→ Try it:
What you return must be an exact copy of the lines in the listing below between the line holding "Laura Kallmeyer and" and the line holding "Thomas Lengauer. 1981.", inclusive, and nothing more.

→ Entries shown:
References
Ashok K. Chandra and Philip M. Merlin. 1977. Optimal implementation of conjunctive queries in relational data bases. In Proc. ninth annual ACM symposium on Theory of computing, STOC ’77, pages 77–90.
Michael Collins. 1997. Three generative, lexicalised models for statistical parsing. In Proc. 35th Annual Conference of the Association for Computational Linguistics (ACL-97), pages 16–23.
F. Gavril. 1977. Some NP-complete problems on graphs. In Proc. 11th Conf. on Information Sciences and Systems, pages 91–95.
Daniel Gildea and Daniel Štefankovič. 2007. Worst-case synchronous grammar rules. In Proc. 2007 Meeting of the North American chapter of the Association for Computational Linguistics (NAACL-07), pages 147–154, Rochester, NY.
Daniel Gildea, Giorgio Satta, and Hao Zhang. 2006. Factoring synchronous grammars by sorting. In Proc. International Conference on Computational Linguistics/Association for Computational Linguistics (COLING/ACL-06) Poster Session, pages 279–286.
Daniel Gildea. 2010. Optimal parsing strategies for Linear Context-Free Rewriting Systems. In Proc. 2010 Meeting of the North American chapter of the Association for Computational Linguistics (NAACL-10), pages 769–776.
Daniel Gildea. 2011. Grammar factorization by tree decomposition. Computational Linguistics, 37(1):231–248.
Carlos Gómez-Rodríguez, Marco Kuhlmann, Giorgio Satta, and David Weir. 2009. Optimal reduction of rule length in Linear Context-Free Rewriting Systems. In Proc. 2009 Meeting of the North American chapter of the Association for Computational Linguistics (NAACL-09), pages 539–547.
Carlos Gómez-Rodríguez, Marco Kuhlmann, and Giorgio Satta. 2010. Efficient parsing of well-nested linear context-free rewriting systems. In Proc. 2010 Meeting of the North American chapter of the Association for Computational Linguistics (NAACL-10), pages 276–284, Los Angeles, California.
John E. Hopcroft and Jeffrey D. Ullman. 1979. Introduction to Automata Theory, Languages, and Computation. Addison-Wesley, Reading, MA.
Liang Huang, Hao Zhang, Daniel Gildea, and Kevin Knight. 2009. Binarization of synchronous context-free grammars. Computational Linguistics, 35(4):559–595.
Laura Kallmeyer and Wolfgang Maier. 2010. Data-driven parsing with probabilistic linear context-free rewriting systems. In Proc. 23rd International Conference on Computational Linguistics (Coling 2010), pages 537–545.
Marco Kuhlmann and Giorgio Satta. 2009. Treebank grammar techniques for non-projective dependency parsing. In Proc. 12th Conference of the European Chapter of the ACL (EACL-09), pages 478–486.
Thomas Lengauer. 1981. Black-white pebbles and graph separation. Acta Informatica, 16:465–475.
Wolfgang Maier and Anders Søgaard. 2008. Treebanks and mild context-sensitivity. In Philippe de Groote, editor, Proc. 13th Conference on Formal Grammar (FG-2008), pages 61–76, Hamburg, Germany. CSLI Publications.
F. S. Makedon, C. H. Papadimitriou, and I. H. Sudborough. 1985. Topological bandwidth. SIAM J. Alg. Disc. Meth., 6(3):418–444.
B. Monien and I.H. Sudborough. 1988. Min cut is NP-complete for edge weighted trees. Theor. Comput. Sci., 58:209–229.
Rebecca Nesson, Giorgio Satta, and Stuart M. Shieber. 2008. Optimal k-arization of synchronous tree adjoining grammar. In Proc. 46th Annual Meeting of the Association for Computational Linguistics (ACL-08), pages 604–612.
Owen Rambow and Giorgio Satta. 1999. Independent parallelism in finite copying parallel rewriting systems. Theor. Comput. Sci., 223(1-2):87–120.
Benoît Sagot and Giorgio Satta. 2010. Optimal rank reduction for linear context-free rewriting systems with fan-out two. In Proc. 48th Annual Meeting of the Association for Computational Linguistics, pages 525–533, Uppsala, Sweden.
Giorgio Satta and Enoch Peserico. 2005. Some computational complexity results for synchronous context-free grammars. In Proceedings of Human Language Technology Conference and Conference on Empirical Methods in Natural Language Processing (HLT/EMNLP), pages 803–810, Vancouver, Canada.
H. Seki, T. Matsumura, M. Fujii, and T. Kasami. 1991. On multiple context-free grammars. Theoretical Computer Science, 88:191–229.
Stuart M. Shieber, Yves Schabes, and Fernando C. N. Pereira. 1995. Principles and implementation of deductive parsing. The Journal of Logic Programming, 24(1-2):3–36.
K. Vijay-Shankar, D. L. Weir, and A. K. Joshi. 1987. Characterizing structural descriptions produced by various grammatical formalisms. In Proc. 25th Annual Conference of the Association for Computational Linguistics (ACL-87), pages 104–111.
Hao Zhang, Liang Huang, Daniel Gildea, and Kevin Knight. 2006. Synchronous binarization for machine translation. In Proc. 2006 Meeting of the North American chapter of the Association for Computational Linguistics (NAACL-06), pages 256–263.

→ Answer for this exercise:
Laura Kallmeyer and Wolfgang Maier. 2010. Data-driven parsing with probabilistic linear context-free rewriting systems. In Proc. 23rd International Conference on Computational Linguistics (Coling 2010), pages 537–545.
Marco Kuhlmann and Giorgio Satta. 2009. Treebank grammar techniques for non-projective dependency parsing. In Proc. 12th Conference of the European Chapter of the ACL (EACL-09), pages 478–486.
Thomas Lengauer. 1981. Black-white pebbles and graph separation. Acta Informatica, 16:465–475.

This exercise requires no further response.